Maxent scrutait la frontière de ses yeux délavés. Un pli d’inquiétude était venu s’ajouter aux autres sur son front. Pour le moment, la frontière était dégagée, mais il savait que la rivière était là moins largue qu’ailleurs : la baronnie était un point de passage idéal.

Hier, un messager était parvenu au château de l’Églantier, portant dans son havresac de bien mauvaises nouvelles : leurs voisins venaient de leur déclarer la guerre. Créor avait beau ne pas être le plus grand et le plus prospère des pays, ne possédant pour lui d’autres avantages que quelques bonnes terres, des chevaux qui gagnaient aux courses et une technologie de pointe, l’empire avait fini par si intéresser, après avoir absorbé ses plus riches frontaliers. Et si l’empire passait à l’attaque, ce serait par la baronnie des Elancines.

 — Demain, peut-être. Pas aujourd’hui, murmura Maxent en rangeant sa longue-vue.

L’averse s’abattit sur la tour tandis qu’il descendait les marches de l’avant-poste. Ses jambes flageolaient et dans son ventre, la désagréable sensation d’un trou béant creusé par la peur le rendait nauséeux. Le choix, il ne l’avait pas.

 — Bonne journée, Tumelors, lança-t-il à la sentinelle en lui tapant dans le dos d’un geste amical.
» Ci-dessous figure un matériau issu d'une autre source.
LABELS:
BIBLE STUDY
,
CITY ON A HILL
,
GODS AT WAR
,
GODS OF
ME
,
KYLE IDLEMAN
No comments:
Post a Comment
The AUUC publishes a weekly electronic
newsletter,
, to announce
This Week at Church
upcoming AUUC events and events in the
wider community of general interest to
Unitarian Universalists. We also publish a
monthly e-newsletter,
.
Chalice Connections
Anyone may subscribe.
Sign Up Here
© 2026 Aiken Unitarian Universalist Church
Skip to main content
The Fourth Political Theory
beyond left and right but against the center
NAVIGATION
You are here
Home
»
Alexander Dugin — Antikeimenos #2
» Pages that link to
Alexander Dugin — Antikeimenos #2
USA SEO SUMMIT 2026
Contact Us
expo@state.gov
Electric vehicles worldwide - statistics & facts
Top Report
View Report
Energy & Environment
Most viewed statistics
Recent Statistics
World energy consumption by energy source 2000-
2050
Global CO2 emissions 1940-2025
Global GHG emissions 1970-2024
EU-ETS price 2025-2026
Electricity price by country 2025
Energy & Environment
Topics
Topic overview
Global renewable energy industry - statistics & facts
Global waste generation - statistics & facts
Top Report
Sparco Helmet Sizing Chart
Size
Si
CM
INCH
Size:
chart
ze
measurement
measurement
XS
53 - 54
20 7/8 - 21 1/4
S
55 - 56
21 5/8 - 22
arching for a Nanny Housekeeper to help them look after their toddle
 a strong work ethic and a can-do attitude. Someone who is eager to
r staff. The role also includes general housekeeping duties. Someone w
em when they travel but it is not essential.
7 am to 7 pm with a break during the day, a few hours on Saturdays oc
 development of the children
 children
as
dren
Surtout, reste bien sur tes gardes, nous comptons sur toi.

 — Bonne journée, Monsieur le Baron. Comme toujours, fidèle à mon poste.

Il tient le palefroi noir par la bride alors que son maître montait.

Une fois en selle, Maxent eut un dernier regard pour la forêt derrière laquelle se cachait la frontière. Puisse-t-elle les freiner au jour fatidique. Il talonna sa monture et quitta l’avant-poste au galop. Sa tournée d’inspection était terminée pour aujourd’hui. Il aurait aimé qu’il en soit toujours ainsi, jusqu’à ce que la mort vienne le cueillir au petit matin dans son lit.